**The exercise**. Count the lines below that contain the word "Homestead" and reply with only that number.

>> BEGIN Given records

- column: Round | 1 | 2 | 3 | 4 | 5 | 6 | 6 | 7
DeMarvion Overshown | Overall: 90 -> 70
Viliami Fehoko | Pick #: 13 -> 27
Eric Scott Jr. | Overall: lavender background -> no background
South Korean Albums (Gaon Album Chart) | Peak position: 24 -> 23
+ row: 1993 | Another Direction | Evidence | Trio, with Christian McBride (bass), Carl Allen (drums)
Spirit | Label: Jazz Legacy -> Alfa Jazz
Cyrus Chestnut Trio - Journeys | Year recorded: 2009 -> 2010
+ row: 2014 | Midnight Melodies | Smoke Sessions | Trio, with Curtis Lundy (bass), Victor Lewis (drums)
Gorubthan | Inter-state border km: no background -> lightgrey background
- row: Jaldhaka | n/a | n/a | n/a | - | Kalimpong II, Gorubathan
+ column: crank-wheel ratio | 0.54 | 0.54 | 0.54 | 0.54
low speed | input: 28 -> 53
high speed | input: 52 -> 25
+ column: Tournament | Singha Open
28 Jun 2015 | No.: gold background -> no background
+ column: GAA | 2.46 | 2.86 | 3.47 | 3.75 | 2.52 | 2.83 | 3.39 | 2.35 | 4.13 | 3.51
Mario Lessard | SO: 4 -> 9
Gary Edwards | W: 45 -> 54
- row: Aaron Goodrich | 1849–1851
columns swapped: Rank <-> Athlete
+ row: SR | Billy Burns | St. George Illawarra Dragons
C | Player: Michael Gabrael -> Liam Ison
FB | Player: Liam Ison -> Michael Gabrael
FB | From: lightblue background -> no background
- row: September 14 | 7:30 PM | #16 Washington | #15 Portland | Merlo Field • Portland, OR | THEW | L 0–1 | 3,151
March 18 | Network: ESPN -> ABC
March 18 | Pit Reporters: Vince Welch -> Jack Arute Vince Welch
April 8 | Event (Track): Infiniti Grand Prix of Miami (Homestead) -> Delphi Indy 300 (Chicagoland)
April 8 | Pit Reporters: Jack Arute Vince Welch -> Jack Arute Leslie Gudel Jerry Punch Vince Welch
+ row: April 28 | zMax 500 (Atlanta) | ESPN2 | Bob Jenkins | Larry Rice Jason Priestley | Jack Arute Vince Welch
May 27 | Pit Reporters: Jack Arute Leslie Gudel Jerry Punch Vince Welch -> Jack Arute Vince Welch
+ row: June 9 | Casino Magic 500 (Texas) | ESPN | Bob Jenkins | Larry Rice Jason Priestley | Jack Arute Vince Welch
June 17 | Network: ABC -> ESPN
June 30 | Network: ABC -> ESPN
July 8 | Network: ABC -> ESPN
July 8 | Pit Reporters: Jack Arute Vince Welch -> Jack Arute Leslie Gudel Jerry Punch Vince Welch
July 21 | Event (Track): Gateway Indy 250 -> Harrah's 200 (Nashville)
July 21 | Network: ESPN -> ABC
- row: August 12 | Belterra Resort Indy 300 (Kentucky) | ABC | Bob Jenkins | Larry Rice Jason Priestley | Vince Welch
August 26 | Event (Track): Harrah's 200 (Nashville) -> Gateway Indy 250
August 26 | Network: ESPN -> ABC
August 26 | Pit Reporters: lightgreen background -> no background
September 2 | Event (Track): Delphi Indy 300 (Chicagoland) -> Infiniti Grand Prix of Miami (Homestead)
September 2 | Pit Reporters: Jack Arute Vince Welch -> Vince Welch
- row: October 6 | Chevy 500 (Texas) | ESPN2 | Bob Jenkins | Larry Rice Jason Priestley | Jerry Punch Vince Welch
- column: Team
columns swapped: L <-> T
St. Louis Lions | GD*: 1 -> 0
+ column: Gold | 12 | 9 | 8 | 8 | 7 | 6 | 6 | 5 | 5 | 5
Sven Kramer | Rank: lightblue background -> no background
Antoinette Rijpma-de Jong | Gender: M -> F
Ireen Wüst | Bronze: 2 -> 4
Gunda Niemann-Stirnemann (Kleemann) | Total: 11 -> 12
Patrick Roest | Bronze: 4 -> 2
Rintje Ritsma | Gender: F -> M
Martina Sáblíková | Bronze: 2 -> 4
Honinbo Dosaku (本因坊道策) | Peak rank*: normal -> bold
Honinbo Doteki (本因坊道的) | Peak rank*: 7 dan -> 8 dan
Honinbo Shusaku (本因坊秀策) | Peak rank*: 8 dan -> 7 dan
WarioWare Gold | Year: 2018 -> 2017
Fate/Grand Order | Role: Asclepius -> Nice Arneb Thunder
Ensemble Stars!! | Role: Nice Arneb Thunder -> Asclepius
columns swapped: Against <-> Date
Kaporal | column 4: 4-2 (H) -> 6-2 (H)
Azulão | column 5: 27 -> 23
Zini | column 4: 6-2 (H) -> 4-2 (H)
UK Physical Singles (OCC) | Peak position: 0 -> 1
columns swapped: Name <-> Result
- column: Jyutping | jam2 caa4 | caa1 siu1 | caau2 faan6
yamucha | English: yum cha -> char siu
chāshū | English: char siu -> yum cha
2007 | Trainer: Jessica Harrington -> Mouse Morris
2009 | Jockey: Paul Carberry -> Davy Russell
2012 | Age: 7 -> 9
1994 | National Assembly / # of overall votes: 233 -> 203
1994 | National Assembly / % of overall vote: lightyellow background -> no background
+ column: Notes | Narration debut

>> END Given records

**The answer**. 2